Le Col du Portillon est fermé depuis le 6 janvier 2021.

« II y a déjà beaucoup d’études qui ont été lancées pour nous dissoudre mais on n’a rien à nous reprocher, la justice approuve toutes nos actions », réagit auprès de l’ AFP l’ex-prévenu Clément Gandelin, président de GI et Lyonnais.

Dans les Pyrénées, « le but était de focaliser l’attention des Français et des media sur ce qui se passe à la frontière, c’est-à-dire rien », affirme au Progrès Jérémie Piano, porte-parole national du mouvement. L’opération, avec pick-up mais sans hélicoptère, contrairement à 2018, faisait suite à la récente fermeture de plusieurs routes secondaires frontalières des Pyrénées-Orientalesdans le cadre de la lutte gouvernementale contre l’immigration clandestine et la menace terroriste.

« Il n’y avait pas de policiers », pour faire respecter la décision, au col du Portillon, signale Jérémie Piano.
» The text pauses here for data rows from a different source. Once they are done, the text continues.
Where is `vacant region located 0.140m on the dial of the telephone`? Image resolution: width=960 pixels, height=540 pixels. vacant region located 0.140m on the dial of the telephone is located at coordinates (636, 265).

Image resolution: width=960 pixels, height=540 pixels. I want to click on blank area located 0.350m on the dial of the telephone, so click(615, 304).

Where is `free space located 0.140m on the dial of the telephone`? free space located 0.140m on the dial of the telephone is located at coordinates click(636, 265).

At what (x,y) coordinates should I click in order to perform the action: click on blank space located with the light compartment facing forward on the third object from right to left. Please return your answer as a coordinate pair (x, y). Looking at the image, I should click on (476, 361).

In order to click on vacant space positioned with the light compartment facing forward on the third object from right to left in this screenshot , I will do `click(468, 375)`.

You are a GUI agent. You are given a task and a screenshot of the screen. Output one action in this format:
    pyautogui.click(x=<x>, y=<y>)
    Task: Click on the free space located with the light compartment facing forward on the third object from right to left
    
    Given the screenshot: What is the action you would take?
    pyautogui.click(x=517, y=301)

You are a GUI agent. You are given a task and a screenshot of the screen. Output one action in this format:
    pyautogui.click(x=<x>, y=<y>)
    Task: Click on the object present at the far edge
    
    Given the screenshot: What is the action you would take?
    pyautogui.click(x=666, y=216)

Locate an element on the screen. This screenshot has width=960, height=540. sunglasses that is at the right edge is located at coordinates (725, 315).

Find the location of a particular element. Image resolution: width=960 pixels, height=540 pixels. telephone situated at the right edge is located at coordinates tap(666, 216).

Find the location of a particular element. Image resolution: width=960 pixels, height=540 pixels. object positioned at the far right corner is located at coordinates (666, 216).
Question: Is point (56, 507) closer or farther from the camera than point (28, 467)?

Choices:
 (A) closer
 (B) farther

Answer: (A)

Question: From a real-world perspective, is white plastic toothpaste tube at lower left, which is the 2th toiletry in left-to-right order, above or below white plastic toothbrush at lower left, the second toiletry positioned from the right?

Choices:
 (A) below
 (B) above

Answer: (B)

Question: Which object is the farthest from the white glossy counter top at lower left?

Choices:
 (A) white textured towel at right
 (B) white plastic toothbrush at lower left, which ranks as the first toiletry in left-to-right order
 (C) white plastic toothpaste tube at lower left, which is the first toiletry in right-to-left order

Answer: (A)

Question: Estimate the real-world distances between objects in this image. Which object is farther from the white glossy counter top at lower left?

Il évoque une « action pacifique. C’est aussi de la communication. Je pense que Darmanin, et le gouvernement derrière, sont dans l’embarras. Ils ne protègent pas la frontière, alors que des jeunes de 20 ans le font pendant trois jours. II veut nous dissoudre parce qu’on est des opposants crédibles. »

Une enquête préliminaire pour « provocation publique à la haine raciale » a toutefois été diligentée mardi par le Parquet, suite à cette action pacifique. Le ministre de l’Intérieur s’est dit « scandalisé par le travail de sape de la République des militants de Génération identitaire », après leur entreprise dans les Pyrénées.

En 2019, plusieurs groupuscules d’ultradroite, dont le « Bastion social », avaient été dissous à la demande d’Emmanuel Macron. Mais établir un lien est un amalgame, que l’AFP ne manque pas de faire… Ni l’idéologie, ni le mode d’action n’est comparable.